On believing in yourself
Posted on 14. Apr, 2010 by Kelly Hobkirk in Branding, Personal Branding.
If you’re an entrepreneur, at some point you have no doubt had people tell you that your idea was crazy, you wouldn’t make it, or you should do something else. Plenty of über-successful people have heard this kind of thing. Think if Steve Jobs had listened to naysayers who called the Mac a toy. iPod and iPhone were also “supposed” to fail. Good thing someone believed in them.
Sometimes in brand strategy meetings, I encounter people who don’t believe in what they are doing, or they are severely lacking in confidence because they have listened far too long to people who do not believe in them. That’s one of the cool things I love about strategy: it can expose problems, illuminate new perspectives, and provide people with a unique opportunity for self-reflection and massive inspiration.
One of the most important lessons I learned early on in my career was that if you seek advice, seek it from those who truly believe in you. People who believe in you reinforce your belief in yourself (rather than instill any sense of doubt or negativity). You need little more than belief to carry you through the tough decisions and rough times that it takes to succeed.
I might have been a ditch digger
Before I went to school for graphic design and advertising, I had my detractors. My older brother told me I could never make a living as a graphic designer. It was too hard he said. Another relative told me, “Art isn’t a career.” People told me I shouldn’t move away from home. I took it all in with a grain of salt.
Instead, I followed my heart, and I listened to the people who believed in me: my dad, mom, and my trusted teacher. They totaled three people whose voices stood out above all the rest, all the people who would rather I succumb to fear than follow my dreams.
I recall seeing a handwriting analyst on a drunken lark late one night with some friends. She told me I would never make it as a graphic designer and that I should focus on manual labor! Good thing I tossed that advice right into the ditch.

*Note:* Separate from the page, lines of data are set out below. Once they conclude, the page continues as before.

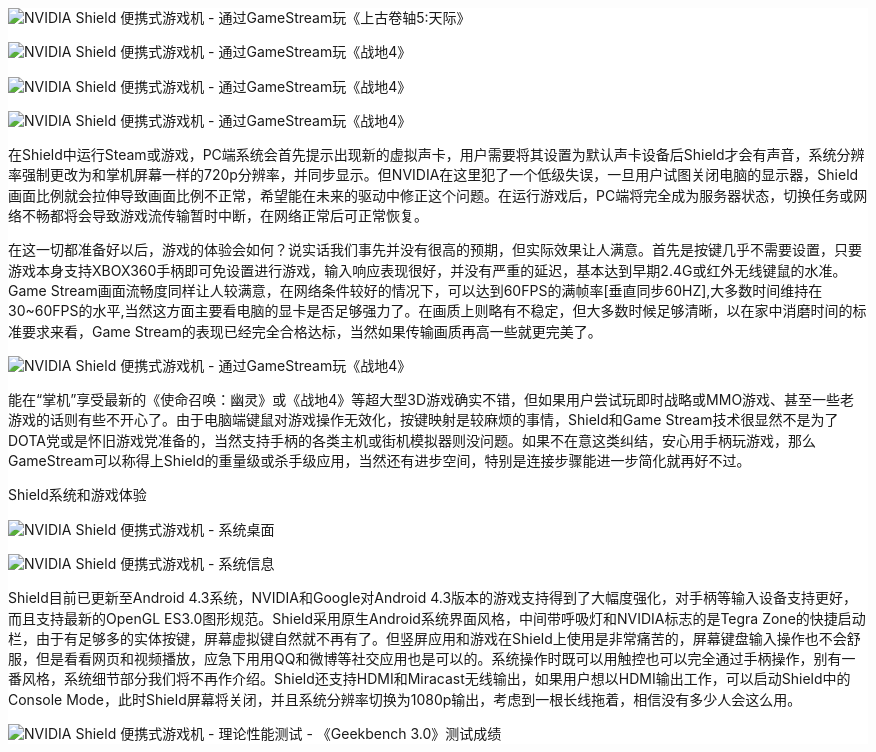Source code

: 

![NVIDIA Shield 便携式游戏机 - 通过GameStream玩《上古卷轴5:天际》](https://images.soomal.cc/images/doc/20131119/00037506_01.webp)



![NVIDIA Shield 便携式游戏机 - 通过GameStream玩《战地4》](https://images.soomal.cc/images/doc/20131119/00037507_01.webp)



![NVIDIA Shield 便携式游戏机 - 通过GameStream玩《战地4》](https://images.soomal.cc/images/doc/20131119/00037508_01.webp)



![NVIDIA Shield 便携式游戏机 - 通过GameStream玩《战地4》](https://images.soomal.cc/images/doc/20131119/00037509_01.webp)



在Shield中运行Steam或游戏，PC端系统会首先提示出现新的虚拟声卡，用户需要将其设置为默认声卡设备后Shield才会有声音，系统分辨率强制更改为和掌机屏幕一样的720p分辨率，并同步显示。但NVIDIA在这里犯了一个低级失误，一旦用户试图关闭电脑的显示器，Shield画面比例就会拉伸导致画面比例不正常，希望能在未来的驱动中修正这个问题。在运行游戏后，PC端将完全成为服务器状态，切换任务或网络不畅都将会导致游戏流传输暂时中断，在网络正常后可正常恢复。



在这一切都准备好以后，游戏的体验会如何？说实话我们事先并没有很高的预期，但实际效果让人满意。首先是按键几乎不需要设置，只要游戏本身支持XBOX360手柄即可免设置进行游戏，输入响应表现很好，并没有严重的延迟，基本达到早期2.4G或红外无线键鼠的水准。Game Stream画面流畅度同样让人较满意，在网络条件较好的情况下，可以达到60FPS的满帧率[垂直同步60HZ],大多数时间维持在30~60FPS的水平,当然这方面主要看电脑的显卡是否足够强力了。在画质上则略有不稳定，但大多数时候足够清晰，以在家中消磨时间的标准要求来看，Game Stream的表现已经完全合格达标，当然如果传输画质再高一些就更完美了。



![NVIDIA Shield 便携式游戏机 - 通过GameStream玩《战地4》](https://images.soomal.cc/images/doc/20131119/00037510.webp)



能在“掌机”享受最新的《使命召唤：幽灵》或《战地4》等超大型3D游戏确实不错，但如果用户尝试玩即时战略或MMO游戏、甚至一些老游戏的话则有些不开心了。由于电脑端键鼠对游戏操作无效化，按键映射是较麻烦的事情，Shield和Game Stream技术很显然不是为了DOTA党或是怀旧游戏党准备的，当然支持手柄的各类主机或街机模拟器则没问题。如果不在意这类纠结，安心用手柄玩游戏，那么GameStream可以称得上Shield的重量级或杀手级应用，当然还有进步空间，特别是连接步骤能进一步简化就再好不过。



Shield系统和游戏体验



![NVIDIA Shield 便携式游戏机 - 系统桌面](https://images.soomal.cc/images/doc/20131119/00037511_01.webp)



![NVIDIA Shield 便携式游戏机 - 系统信息](https://images.soomal.cc/images/doc/20131119/00037512_01.webp)



Shield目前已更新至Android 4.3系统，NVIDIA和Google对Android 4.3版本的游戏支持得到了大幅度强化，对手柄等输入设备支持更好，而且支持最新的OpenGL ES3.0图形规范。Shield采用原生Android系统界面风格，中间带呼吸灯和NVIDIA标志的是Tegra Zone的快捷启动栏，由于有足够多的实体按键，屏幕虚拟键自然就不再有了。但竖屏应用和游戏在Shield上使用是非常痛苦的，屏幕键盘输入操作也不会舒服，但是看看网页和视频播放，应急下用用QQ和微博等社交应用也是可以的。系统操作时既可以用触控也可以完全通过手柄操作，别有一番风格，系统细节部分我们将不再作介绍。Shield还支持HDMI和Miracast无线输出，如果用户想以HDMI输出工作，可以启动Shield中的Console Mode，此时Shield屏幕将关闭，并且系统分辨率切换为1080p输出，考虑到一根长线拖着，相信没有多少人会这么用。



![NVIDIA Shield 便携式游戏机 - 理论性能测试 - 《Geekbench 3.0》测试成绩](https://images.soomal.cc/images/doc/20131119/00037515_01.webp)

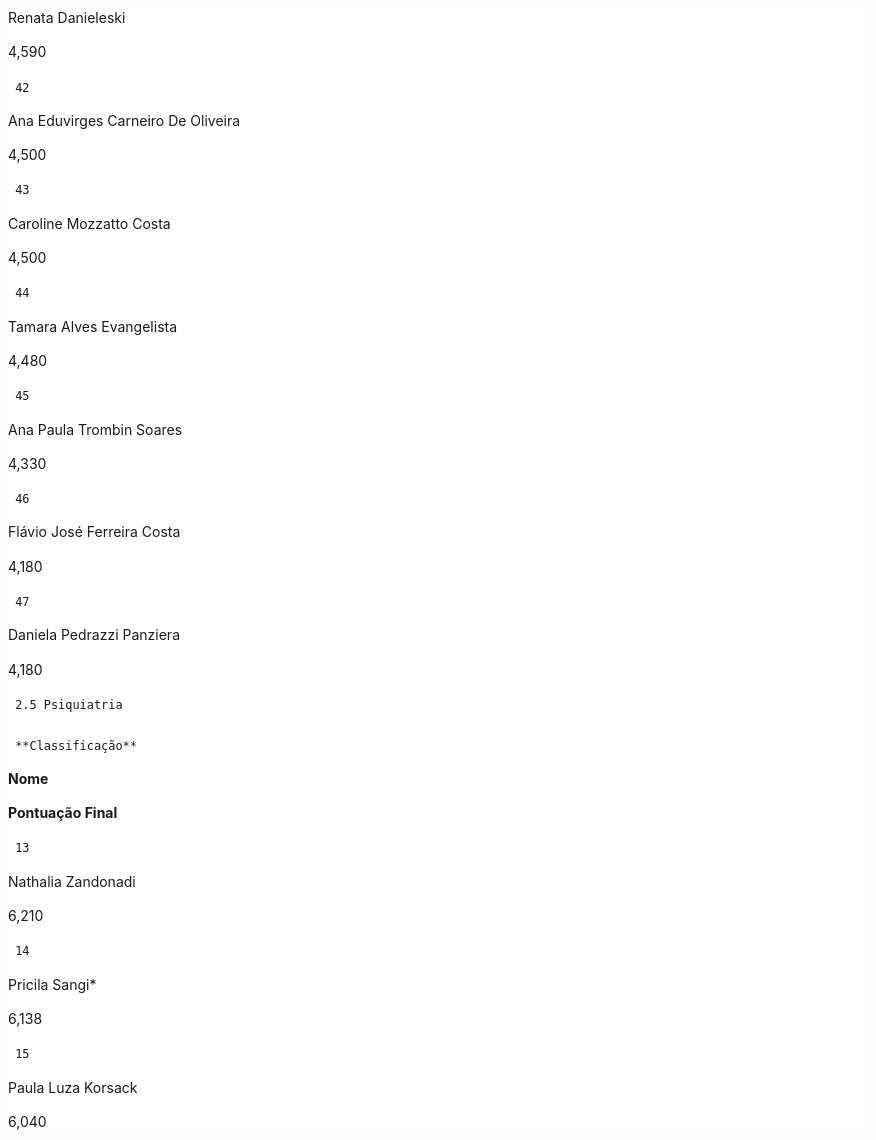    Renata Danieleski 

   4,590 

     42 

   Ana Eduvirges Carneiro De Oliveira 

   4,500 

     43 

   Caroline Mozzatto Costa 

   4,500 

     44 

   Tamara Alves Evangelista 

   4,480 

     45 

   Ana Paula Trombin Soares 

   4,330 

     46

   Flávio José Ferreira Costa 

   4,180 

     47

   Daniela Pedrazzi Panziera

   4,180 

     2.5 Psiquiatria

     **Classificação**

   **Nome**

   **Pontuação Final**

     13

   Nathalia Zandonadi 

   6,210 

     14

   Pricila Sangi*

   6,138 

     15

   Paula Luza Korsack 

   6,040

After graphic design school, I was fortunate enough to find my way to good professional mentors. They consistently told me that my portfolio was atypical for an art school graduate; that my thought processes were different, and my solutions stood out from what they usually were subjected to in meetings with aspiring art directors. My adviser repeatedly pounded into my young impressionable brain the idea of opening my own studio.
After gaining some professional experience in senior level design and advertising positions, that’s exactly what I did. My previous positions as graphic designer, two stints as an art director, and another as marketing director gave me the well-rounded background and confidence I needed to really excel.
Do you believe in what you are doing?
I met a physician a few years back who wanted to hire me to design an identity for him. During the intake interview, I got the feeling that this doc was severely burned out. I asked him if he enjoyed his work. After a very long pause, he replied, “No, you know I really don’t enjoy it anymore. Patients don’t value what I do enough. I would rather be doing something else, and I just want to make a lot of money at this point in my life. I would like to do something else.”
Imagine if those thoughts were driving your daily motivation while you stayed in a job you don’t enjoy. It’s no crime to get burned out. But if you no longer believe in what you’re doing, it’s healthy to rediscover your belief or shift your focus.
Love what you do, do what you love
If you love what you do, on the other hand, it’s easy to keep believing in yourself. Your interactions with your your personal brand or your corporate brand, as well as your clients and peers, reinforce your beliefs, providing inspiration and motivation on a daily basis.
Doing what you love makes work seem like play. Listen to the wisdom of people who believe in you, even when their advice may be tough to hear, and believe in yourself!